Deep cleaning is a rigorous dental cleaning that removes heavy tartar deposits from your teeth and gums. Most deep cleaning procedures are completed during two to four sessions. This allows the dentist or hygienist to focus on thoroughly cleaning a small portion of your mouth each time for best results. Most deep cleaning procedures are performed under anesthesia to minimize pain and discomfort.
Deep cleanings are typically performed using a cavitron or hand instruments. Cavitron is an ultrasonic device that uses vibration to loosen and dislodge plaque and tartar from your teeth. Hand instruments are sharp metal objects that manually scrape the tartar from your teeth.

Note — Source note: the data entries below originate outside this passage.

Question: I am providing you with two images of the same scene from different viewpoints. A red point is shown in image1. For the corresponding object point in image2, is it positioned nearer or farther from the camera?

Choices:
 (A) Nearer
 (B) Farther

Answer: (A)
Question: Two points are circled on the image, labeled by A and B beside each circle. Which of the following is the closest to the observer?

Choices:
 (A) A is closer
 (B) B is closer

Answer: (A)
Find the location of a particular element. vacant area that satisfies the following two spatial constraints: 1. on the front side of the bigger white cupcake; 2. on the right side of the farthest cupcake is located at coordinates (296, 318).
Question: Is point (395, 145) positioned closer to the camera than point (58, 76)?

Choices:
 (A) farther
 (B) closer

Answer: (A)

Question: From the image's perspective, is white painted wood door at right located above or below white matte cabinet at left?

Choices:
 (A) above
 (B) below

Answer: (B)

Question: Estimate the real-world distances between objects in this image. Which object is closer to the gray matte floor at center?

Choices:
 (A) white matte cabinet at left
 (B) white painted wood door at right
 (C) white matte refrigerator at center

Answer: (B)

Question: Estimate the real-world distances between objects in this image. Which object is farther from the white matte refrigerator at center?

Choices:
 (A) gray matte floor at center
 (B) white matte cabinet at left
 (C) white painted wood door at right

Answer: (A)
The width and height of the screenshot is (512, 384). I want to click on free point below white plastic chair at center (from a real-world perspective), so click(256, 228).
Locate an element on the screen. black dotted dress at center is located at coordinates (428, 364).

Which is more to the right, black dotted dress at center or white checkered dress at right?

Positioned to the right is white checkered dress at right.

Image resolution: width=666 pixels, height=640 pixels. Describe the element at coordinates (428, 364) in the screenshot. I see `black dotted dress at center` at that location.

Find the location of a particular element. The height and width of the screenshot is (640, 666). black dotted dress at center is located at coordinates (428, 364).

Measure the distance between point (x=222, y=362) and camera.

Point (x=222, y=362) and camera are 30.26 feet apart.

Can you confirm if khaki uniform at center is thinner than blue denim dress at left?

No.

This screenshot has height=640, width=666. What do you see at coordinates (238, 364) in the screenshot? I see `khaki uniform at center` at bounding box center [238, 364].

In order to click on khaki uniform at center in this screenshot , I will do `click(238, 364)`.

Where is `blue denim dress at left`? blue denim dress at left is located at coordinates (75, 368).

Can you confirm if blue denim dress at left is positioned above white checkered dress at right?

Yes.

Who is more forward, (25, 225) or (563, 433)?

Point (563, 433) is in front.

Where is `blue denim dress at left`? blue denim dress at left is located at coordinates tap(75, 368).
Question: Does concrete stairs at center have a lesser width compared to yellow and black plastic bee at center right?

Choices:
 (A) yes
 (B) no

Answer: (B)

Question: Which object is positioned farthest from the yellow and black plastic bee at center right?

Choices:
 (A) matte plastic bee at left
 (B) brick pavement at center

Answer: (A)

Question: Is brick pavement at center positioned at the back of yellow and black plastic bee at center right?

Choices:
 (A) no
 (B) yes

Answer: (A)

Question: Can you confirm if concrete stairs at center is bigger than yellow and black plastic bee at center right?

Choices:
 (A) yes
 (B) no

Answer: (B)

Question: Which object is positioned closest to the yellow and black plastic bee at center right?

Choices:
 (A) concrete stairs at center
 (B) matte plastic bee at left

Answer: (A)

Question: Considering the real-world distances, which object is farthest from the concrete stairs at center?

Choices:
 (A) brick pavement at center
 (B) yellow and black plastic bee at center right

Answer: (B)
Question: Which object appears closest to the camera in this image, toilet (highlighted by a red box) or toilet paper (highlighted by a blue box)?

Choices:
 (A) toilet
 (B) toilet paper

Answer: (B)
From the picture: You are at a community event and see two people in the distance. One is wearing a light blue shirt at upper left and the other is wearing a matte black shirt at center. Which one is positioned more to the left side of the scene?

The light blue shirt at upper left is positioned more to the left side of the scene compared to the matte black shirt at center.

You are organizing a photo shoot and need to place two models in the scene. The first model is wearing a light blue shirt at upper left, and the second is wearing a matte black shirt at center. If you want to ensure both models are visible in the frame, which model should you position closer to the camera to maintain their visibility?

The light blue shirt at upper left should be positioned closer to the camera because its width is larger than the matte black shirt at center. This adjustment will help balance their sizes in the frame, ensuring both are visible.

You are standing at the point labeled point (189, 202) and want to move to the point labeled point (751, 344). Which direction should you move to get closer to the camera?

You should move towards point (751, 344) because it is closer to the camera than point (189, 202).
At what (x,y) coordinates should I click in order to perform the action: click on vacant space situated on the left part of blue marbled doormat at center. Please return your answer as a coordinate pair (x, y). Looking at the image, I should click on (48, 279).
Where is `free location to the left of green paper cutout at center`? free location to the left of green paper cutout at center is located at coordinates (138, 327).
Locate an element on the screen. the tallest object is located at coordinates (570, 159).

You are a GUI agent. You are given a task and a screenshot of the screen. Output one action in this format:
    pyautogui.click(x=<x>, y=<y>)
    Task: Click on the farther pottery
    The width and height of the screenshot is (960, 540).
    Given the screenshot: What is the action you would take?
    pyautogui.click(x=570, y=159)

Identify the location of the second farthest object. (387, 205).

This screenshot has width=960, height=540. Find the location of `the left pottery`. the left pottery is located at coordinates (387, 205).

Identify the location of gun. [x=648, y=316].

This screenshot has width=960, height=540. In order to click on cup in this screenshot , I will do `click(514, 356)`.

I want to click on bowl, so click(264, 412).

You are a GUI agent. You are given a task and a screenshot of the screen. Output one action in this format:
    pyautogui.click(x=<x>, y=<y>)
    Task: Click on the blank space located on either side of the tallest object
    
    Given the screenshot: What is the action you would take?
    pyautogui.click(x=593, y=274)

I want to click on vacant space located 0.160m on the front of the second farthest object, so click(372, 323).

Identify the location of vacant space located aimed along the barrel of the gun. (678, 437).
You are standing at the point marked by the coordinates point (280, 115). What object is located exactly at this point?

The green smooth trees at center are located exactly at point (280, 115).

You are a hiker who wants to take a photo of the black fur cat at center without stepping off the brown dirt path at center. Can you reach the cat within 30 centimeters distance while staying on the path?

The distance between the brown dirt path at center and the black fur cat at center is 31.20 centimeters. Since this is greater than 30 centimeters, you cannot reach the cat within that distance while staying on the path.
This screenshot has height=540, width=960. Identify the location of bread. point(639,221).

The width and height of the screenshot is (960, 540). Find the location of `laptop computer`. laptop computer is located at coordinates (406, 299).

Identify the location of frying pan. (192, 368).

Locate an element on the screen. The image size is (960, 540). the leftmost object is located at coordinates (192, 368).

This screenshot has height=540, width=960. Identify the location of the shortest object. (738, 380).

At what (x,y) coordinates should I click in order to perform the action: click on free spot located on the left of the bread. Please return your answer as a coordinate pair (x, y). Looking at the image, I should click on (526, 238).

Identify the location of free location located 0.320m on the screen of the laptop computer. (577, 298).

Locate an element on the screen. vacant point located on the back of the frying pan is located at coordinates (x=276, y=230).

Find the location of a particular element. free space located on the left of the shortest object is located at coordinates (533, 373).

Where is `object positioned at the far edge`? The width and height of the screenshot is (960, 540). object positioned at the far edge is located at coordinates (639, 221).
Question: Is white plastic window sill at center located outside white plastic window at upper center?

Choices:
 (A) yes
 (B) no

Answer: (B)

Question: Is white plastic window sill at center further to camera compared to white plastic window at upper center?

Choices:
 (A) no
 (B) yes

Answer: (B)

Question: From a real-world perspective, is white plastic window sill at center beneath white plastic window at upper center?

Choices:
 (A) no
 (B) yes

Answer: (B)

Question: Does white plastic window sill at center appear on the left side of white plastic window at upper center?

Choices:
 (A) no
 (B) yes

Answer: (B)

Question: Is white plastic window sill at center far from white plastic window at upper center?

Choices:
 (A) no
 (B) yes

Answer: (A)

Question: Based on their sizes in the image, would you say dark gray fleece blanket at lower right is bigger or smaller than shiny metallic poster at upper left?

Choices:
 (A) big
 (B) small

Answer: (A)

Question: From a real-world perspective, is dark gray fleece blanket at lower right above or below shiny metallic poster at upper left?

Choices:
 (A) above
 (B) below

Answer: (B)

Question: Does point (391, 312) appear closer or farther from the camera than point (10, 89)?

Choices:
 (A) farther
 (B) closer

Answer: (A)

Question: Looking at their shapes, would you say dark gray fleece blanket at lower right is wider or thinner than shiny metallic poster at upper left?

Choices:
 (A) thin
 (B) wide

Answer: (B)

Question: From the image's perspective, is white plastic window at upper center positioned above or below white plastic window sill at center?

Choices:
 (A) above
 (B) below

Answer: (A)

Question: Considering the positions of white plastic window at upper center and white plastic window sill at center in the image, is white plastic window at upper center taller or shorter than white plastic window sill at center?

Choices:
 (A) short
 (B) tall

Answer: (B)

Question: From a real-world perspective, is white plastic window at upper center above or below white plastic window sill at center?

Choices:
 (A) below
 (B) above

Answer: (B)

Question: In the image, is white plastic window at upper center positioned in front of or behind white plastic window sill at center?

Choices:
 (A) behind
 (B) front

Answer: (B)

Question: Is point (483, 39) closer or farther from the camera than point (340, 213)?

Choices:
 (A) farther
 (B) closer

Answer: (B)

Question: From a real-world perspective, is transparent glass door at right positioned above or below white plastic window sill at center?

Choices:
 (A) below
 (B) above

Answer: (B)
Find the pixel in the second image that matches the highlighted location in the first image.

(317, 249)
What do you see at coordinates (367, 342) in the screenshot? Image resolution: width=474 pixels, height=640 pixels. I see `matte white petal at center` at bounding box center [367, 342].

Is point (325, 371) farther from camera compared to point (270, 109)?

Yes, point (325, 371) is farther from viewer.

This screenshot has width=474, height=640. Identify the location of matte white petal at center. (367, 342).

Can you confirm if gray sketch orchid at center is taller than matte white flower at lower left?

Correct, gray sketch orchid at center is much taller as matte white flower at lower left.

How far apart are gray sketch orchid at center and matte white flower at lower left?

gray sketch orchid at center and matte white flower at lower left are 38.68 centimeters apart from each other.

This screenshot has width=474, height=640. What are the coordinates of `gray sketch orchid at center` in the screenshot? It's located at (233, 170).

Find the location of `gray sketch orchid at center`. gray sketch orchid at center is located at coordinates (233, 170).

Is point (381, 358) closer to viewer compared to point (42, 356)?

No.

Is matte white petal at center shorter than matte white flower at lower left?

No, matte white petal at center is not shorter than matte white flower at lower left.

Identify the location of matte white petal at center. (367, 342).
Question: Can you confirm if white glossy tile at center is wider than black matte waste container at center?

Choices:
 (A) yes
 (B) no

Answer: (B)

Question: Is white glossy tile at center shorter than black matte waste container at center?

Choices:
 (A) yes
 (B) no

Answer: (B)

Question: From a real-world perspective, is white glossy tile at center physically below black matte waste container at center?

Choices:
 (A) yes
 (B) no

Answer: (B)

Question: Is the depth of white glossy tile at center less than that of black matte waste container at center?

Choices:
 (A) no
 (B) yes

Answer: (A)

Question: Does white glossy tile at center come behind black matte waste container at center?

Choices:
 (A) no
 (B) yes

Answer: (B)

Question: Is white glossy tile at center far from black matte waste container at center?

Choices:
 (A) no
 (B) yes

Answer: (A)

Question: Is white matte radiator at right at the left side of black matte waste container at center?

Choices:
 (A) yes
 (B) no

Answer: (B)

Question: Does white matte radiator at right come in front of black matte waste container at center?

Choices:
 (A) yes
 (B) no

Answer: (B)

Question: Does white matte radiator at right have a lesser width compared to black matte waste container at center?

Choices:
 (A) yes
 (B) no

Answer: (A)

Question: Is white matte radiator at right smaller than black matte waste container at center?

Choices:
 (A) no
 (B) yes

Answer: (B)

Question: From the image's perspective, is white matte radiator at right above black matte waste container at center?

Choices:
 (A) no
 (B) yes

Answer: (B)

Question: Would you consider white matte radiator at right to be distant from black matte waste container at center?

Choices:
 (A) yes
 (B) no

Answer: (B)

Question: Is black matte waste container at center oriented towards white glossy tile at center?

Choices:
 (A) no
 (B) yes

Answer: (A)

It’s not uncommon for your dentist to recommend using antibiotics, oral irrigation, or even laser to achieve a better final outcome.
After finishing your deep cleaning, your dentist or hygienist will recommend a follow-up appointment. Follow-up appointments are usually scheduled in a few months. Your dentist will evaluate your gums to look for signs of improvement. Depending on how things look, they will determine if your gum disease is under control or if additional work is needed. If your gum disease has failed to resolve itself, more advanced treatment may be recommended. This could involve treatments such as osseous gum surgery, laser debridement, and other complex periodontal therapy options. You may also be referred to a periodontist, a gum specialist, for further evaluation.